Шурка хотел объяснить, что с ним поступили несправедливо, но заморгал белыми ресницами, ткнулся головой в замасленную тужурку машиниста и вдруг заплакал.

Машинист прижал его к себе.

— Ну, хватит! Мужику нехорошо реветь, — уговаривал он.

Шурка вытер рукавом слезы и сел на откидной стульчик перед окошком машиниста. Храпчук бросил в топку несколько поленьев, показал рукавицей на японских солдат, возившихся с кирпичами.

— Вроде как крепость с бойницами мастерят… Ты помнишь, Шурка, как читал вслух объявление японского генерала? Он чего говорил? Император послал свои войска в Сибирь наводить порядок, охранять наш покой… Нам, говорит, чужой земли не надо. А я сегодня был у японского коменданта. Карту Азии видел у него. В озеро Байкал воткнули японский флажок. Все врет японский император. Видишь, страшно им на чужой земле. Огораживаться начали. Брательник твой на востоке воюет, другие скоро поднимутся. Ты уже не маленький и понимать должен… Матери скажи все, как было, поверит она. После дежурства я забегу. Что-нибудь придумаем для тебя. Иди, а то коменданты тут часто рыскают и Блохин заглядывает!

С облегченной душой слез Шурка с паровоза. У пункта технического осмотра остановился. Вот оно, объявление японского генерал-лейтенанта. Посмотрел, нет ли кого поблизости, зацепил лист сверху и рванул. На стене остались клочья. «Если постараться, — ни одного целого не останется…»

Пошел по путям дальше. На столбах гудели провода. Они напоминали утренний звонок в школе. «Все в классе, а я…» Прислушался. Гудят провода. Японцы передают что-то, семеновцы, наверное, разговаривают… От Вани уже весточка не поступит. В комнате дежурного по станции сидят японцы и кричат в фонопор. Шурка пристально посмотрел на провода и вдруг представил их оборванными. Они извивались в пыли, болтались на ветру…

* * *

Зазвенел звонок. В коридорной толкучке Костю схватил за руку вихрастый паренек в очках.

— Я из восьмого «А», где учился Эдисон. Сегодня у Филаретки в двух сменах пять уроков закона божия. Но не должно быть ни одного! Понял? Это «панихида» по исключенному. Сорок пять минут молчания! Не подкачайте! Понял? Скажи ребятам.

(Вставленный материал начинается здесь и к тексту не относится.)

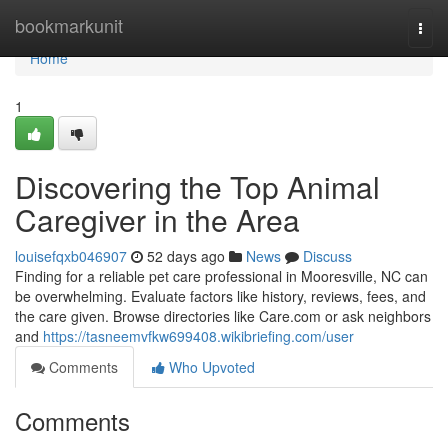
Home
bookmarkunit
Togg
navi
Home
1
Discovering the Top Animal
Caregiver in the Area
louisefqxb046907
52 days ago
News
Discuss
Finding for a reliable pet care professional in Mooresville, NC can
be overwhelming. Evaluate factors like history, reviews, fees, and
the care given. Browse directories like Care.com or ask neighbors
and
https://tasneemvfkw699408.wikibriefing.com/user
Comments
Who Upvoted
Comments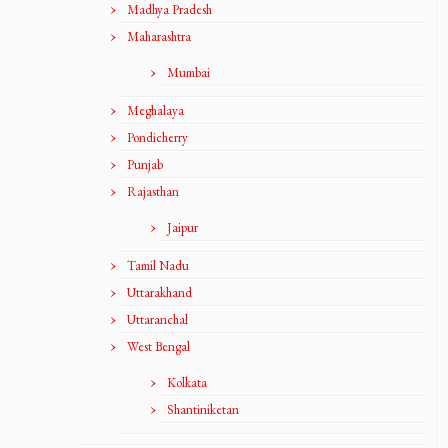
Madhya Pradesh
Maharashtra
Mumbai
Meghalaya
Pondicherry
Punjab
Rajasthan
Jaipur
Tamil Nadu
Uttarakhand
Uttaranchal
West Bengal
Kolkata
Shantiniketan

Костя встрепенулся. Да, да! За друга нужно отомстить. У классных дверей он догнал Веру Горяеву, шепнул ей обо всем.

— Передай девчатам!

Остановил Васюрку.

— Передай в своем ряду…

Заработал «беспроволочный телеграф». Предупредили всех, только Женьку Драверта обошли. Не взглянув на него, Костя сел на место.

— Как поживает твой друг Лежанкин? — ехидно спросил Женька.

Не глядя на Драверта, Костя ответил:

— Лучше тебя! Его свои бить не будут.

Женька завертелся на скамье.

— Берегись, Кравченко!

«Он писал, его записка», — подумал Костя. А Драверт шипел над самым ухом:

— Не хорохорься, а то и ты вылетишь из школы в два счета.

Костя сжал кулак и тихо предупредил:

— У человека, Женька, тридцать два зуба… В один прекрасный день у тебя не останется ни одного… Попробуй сегодня пикнуть на первом уроке!

Шумно отдуваясь, отец Филарет ввалился в класс. Ученики поднялись.

— Дежурный, молитву! — сказал священник, по привычке повернулся в угол, где висела икона божьей матери, сложил пальцы, чтобы осенить себя крестом. Но читать молитву никто не начинал. Медленно повернулся отец Филарет к ученикам, не разжимая пальцев. Борода его дергалась.